Debate of "Socially-Engaged Art": The Notion of Micro-Utopia in Japanese Art Project
Similar to many other places in the world, numerous art festivals emerge in Japan in recent years. In this boom of “Geijutsusai” (art festival), the most famous project is arguably the Echigo-Tsumari Art Triennale, which received more than 510,000 guests in its 2015 edition. Other renowned festivals include Setouchi Triennale, Sapporo International Art Festival and Aichi Triennale. At the same time, criticism to this boom also becomes apparent. One of the criticism relates to the notion of “micro-utopia”. This criticism originates from the debate mainly between two art scholars: Claire Bishop and Nicolas Bourriaud. Since most of these art festivals are tied to locality, they are being criticized for “creating bubbles” in specific regions. In this sense, the empowerment of the identity of a community is seen as neglecting the living condition of human beings outside that community. While this debate is well known in the West, care should be taken when we borrow it to discuss the situation in the East.
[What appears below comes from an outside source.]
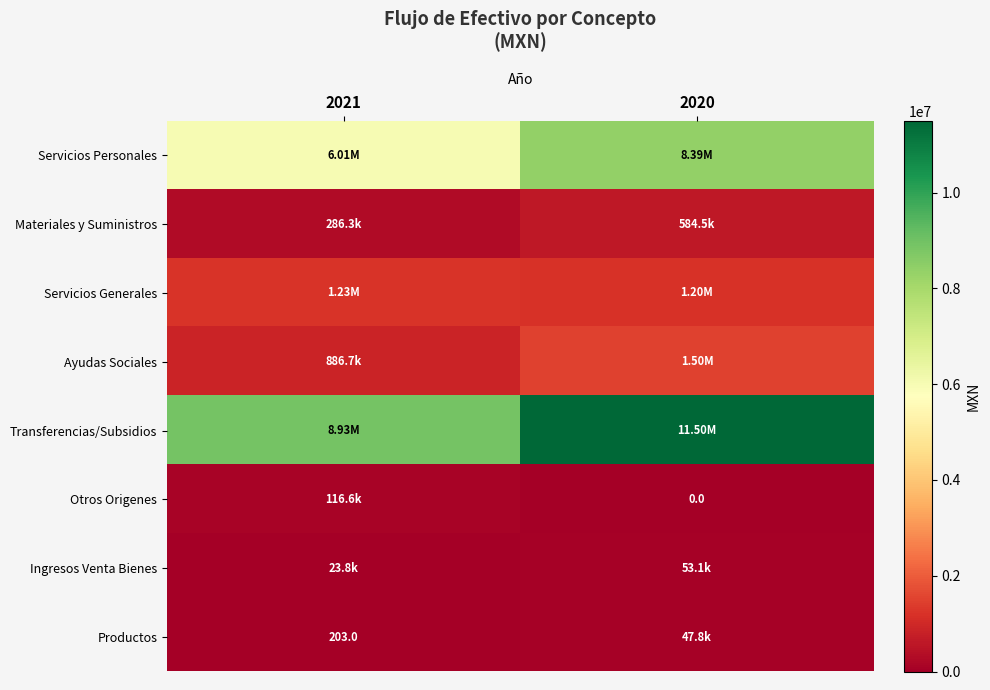

Is it true that Otros Origenes equals 116624.2 at 2021?

True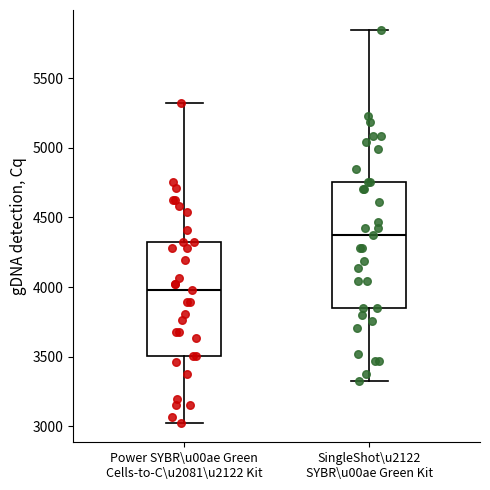

Reading left to right, transcribe this box plot: for each box, give where its median line is, the range the box spans, and where its two whiskers end, as read against the y-axis. The values are not printed on the chart, so give them approximately, as read against the axis.

Power SYBR\u00ae Green Cells-to-C\u2081\u2122 Kit: median 4000, box 3500 to 4300, whiskers 3050 to 5300
SingleShot\u2122 SYBR\u00ae Green Kit: median 4350, box 3850 to 4750, whiskers 3350 to 5850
In this paper, my aim is to check the validity of this criticism in Japanese context. Through reviewing this debate in Japan among scholars, critics and practitioners, I ask: How was this criticism borrowed from the West? How was this criticism developed and countered? How are other concepts and notions articulated to this term? What kind of assumptions are made both intentionally or unintentionally when this criticism is applied to the Japanese context?